**Task to carry out:** Repeat word for word the opening stretch of the entries, from the first line through the line containing "middle tip: (335, 112)".

────────────────────

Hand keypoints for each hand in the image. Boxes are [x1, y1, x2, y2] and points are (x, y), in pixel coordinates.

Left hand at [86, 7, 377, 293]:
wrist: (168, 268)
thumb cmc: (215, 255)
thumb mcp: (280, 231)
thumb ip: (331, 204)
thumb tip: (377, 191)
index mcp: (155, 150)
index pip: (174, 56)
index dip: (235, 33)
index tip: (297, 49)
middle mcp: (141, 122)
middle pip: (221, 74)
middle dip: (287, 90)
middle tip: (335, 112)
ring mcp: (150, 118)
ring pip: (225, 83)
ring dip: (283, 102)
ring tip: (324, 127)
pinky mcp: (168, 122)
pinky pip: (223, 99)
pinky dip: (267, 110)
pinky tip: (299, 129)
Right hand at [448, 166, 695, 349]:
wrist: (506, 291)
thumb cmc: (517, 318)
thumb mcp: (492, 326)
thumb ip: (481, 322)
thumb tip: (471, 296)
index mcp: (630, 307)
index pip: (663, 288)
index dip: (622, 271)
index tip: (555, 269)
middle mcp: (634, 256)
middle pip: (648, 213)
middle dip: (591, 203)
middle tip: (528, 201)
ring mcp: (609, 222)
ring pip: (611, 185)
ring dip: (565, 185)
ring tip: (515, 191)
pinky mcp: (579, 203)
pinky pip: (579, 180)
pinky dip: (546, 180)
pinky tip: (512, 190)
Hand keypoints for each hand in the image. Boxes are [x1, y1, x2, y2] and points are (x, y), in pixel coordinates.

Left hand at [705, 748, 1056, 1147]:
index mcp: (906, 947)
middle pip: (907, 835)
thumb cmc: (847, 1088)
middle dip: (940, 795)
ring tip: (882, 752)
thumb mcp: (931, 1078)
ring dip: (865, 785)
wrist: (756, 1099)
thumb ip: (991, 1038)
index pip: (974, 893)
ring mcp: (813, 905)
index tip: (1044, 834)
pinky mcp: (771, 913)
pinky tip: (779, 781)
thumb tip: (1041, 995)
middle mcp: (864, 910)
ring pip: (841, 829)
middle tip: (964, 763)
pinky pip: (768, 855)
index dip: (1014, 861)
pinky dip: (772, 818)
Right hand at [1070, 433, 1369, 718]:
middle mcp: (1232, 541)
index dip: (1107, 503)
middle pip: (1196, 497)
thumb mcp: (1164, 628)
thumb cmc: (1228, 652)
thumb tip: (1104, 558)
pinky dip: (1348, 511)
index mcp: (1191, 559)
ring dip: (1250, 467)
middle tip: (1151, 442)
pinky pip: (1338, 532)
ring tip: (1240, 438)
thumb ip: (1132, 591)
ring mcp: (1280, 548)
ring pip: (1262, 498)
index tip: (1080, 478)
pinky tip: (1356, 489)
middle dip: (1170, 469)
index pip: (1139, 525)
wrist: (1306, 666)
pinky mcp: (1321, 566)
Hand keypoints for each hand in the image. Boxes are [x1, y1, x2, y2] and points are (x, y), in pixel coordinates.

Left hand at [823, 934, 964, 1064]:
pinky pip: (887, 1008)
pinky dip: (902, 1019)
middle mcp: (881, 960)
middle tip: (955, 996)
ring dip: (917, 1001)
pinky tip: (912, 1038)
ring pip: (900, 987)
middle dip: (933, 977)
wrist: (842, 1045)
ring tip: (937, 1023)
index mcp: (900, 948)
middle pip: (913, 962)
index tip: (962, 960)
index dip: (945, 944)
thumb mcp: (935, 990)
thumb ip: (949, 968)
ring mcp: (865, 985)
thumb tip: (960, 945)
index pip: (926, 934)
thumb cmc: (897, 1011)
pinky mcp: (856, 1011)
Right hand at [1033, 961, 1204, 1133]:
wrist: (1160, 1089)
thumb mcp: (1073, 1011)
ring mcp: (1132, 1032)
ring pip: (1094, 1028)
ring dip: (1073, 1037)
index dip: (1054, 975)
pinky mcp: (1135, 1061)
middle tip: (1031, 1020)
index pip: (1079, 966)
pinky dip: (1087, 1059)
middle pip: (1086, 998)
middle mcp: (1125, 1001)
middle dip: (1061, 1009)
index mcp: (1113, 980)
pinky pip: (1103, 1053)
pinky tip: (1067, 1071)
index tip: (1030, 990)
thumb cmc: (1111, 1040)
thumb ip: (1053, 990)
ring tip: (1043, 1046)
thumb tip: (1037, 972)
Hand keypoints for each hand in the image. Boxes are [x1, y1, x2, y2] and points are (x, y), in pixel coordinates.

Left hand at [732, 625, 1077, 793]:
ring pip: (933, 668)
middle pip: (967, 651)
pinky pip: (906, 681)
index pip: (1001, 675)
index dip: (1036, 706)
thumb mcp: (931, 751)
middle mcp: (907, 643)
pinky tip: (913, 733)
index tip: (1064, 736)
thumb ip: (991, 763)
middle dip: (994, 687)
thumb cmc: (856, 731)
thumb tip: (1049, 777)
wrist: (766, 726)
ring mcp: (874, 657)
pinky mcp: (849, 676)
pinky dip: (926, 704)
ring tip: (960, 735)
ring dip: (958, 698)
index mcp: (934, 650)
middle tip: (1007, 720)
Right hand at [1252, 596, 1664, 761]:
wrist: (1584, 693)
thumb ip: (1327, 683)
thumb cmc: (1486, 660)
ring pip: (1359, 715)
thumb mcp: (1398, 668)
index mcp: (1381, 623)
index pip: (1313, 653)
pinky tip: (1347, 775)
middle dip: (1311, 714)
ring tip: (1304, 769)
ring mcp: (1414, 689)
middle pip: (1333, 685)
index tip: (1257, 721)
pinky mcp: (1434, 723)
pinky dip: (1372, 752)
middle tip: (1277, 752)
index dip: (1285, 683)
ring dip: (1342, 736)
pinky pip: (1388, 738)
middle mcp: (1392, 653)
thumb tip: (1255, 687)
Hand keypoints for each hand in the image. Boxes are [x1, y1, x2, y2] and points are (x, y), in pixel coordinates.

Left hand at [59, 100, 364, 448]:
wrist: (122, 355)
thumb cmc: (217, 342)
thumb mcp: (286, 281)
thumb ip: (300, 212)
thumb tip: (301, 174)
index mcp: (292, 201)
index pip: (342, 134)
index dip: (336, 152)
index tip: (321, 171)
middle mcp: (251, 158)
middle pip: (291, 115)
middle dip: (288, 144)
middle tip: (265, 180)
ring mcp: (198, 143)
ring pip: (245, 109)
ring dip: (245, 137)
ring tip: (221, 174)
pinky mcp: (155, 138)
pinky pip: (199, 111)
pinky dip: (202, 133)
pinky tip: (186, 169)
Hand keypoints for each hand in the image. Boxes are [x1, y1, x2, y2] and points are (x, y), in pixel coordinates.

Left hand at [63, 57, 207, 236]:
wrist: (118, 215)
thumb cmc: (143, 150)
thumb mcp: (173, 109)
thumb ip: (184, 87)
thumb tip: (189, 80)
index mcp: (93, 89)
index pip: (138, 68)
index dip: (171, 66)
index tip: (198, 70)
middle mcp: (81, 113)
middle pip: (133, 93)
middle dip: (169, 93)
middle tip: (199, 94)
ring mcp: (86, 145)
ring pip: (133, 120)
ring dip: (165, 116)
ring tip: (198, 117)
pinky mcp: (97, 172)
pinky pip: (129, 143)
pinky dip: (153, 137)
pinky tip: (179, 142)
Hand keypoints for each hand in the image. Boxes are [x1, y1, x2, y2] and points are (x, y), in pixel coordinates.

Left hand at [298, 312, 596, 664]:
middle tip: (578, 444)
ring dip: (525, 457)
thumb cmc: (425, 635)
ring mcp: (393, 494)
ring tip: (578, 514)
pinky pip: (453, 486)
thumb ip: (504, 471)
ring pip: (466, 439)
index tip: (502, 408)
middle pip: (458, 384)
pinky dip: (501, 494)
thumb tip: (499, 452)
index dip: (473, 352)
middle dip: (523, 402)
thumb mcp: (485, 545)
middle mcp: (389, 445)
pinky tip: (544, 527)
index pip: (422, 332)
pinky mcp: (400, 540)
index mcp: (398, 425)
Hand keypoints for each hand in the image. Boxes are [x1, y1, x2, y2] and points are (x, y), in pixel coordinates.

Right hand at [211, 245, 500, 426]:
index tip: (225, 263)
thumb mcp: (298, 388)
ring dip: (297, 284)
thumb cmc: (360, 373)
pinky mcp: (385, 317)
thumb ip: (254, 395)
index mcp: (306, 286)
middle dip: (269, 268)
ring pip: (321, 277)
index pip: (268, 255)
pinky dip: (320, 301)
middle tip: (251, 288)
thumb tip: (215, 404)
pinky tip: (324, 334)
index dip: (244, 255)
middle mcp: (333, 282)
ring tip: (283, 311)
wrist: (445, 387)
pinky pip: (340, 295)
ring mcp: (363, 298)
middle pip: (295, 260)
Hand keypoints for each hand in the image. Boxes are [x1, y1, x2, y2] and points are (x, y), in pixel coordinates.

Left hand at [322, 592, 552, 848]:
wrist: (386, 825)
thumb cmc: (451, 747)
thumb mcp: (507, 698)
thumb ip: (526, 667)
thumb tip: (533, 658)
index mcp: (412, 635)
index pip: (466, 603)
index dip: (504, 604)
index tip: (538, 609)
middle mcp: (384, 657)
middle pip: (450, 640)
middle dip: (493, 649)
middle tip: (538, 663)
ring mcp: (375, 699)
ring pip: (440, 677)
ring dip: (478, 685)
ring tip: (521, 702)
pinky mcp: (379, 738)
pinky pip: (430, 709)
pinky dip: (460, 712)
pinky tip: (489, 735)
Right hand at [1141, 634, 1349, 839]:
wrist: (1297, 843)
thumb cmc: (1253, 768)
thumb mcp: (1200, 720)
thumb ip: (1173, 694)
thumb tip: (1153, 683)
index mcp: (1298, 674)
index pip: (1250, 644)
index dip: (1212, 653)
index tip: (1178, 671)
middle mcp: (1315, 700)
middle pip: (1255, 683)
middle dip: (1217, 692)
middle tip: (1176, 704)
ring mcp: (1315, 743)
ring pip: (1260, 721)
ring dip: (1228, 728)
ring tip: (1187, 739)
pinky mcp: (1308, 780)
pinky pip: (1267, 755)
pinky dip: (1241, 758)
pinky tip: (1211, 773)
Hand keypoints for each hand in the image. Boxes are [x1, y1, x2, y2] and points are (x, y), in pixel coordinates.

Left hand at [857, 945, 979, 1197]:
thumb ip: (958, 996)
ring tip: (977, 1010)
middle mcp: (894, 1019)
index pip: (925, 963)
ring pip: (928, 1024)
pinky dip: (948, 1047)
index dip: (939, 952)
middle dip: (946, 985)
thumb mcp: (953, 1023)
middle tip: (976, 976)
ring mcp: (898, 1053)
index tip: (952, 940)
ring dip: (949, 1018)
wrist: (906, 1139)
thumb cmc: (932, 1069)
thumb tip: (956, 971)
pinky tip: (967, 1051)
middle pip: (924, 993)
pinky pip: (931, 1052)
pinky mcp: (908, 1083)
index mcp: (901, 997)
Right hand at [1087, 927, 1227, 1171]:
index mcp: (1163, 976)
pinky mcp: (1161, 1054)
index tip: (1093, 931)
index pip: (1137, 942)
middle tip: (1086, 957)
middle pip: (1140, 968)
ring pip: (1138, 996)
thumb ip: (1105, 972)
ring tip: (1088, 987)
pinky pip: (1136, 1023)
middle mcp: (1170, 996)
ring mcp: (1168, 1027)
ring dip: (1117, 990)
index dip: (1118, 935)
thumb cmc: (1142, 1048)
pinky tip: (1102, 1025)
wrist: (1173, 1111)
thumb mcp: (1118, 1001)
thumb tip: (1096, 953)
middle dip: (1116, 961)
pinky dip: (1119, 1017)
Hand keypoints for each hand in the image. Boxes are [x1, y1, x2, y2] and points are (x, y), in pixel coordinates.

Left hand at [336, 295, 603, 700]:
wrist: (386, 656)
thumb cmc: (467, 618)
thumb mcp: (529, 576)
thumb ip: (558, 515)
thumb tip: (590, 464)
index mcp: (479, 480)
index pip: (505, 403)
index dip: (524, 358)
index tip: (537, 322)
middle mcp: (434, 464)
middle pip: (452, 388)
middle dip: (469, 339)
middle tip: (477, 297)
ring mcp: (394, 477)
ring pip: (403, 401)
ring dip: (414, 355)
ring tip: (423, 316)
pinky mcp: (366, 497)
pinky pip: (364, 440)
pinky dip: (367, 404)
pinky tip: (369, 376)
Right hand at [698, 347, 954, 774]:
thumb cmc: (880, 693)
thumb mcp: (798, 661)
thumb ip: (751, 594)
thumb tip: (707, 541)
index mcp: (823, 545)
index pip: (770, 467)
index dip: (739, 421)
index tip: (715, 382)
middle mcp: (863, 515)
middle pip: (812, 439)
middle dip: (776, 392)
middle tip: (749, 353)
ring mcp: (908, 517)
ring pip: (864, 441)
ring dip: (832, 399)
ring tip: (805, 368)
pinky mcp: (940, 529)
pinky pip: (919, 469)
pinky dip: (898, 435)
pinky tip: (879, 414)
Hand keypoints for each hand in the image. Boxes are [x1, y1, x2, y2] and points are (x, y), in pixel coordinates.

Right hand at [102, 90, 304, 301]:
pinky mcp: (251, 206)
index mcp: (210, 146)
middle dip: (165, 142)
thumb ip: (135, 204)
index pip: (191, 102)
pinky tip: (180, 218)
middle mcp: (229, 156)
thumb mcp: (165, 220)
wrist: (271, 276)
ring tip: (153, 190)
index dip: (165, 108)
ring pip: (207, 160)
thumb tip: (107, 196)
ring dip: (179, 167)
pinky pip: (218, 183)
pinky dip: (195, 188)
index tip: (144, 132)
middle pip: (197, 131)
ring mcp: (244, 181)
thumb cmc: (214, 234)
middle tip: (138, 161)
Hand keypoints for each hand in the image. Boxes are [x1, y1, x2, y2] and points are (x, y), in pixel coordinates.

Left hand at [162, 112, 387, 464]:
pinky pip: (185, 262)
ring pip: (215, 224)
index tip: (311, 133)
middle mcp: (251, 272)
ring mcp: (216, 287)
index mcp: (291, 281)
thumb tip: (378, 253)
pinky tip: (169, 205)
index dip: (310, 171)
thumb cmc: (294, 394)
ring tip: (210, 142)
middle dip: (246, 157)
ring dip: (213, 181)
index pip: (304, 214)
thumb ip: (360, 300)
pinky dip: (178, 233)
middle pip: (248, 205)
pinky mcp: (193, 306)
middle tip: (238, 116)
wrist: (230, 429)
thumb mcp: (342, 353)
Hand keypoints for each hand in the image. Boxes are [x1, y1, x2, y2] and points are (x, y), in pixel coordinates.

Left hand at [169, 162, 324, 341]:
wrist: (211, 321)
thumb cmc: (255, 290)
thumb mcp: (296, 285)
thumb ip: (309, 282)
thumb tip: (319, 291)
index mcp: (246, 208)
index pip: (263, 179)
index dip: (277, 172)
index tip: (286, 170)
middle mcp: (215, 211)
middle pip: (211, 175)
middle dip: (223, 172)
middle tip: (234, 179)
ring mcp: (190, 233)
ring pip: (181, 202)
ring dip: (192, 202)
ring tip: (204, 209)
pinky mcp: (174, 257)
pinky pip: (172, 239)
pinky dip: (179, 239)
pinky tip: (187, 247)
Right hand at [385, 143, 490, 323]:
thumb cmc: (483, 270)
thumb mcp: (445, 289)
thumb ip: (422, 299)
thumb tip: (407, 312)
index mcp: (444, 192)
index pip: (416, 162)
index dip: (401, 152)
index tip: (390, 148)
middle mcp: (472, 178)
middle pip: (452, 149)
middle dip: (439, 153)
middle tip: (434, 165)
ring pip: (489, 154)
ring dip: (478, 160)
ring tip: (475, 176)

────────────────────

**Output for this task:**
Hand keypoints for each hand in the image. Boxes are [x1, y1, x2, y2] and points are (x, y), in pixel coordinates.

Left hand at [86, 7, 377, 293]:
wrist: (168, 268)
thumb cmc: (215, 255)
thumb mcp: (280, 231)
thumb ip: (331, 204)
thumb tip: (377, 191)
index mcp: (155, 150)
index pip: (174, 56)
index dip: (235, 33)
index tip: (297, 49)
middle mcp: (141, 122)
middle pip: (221, 74)
middle dip: (287, 90)
middle tip: (335, 112)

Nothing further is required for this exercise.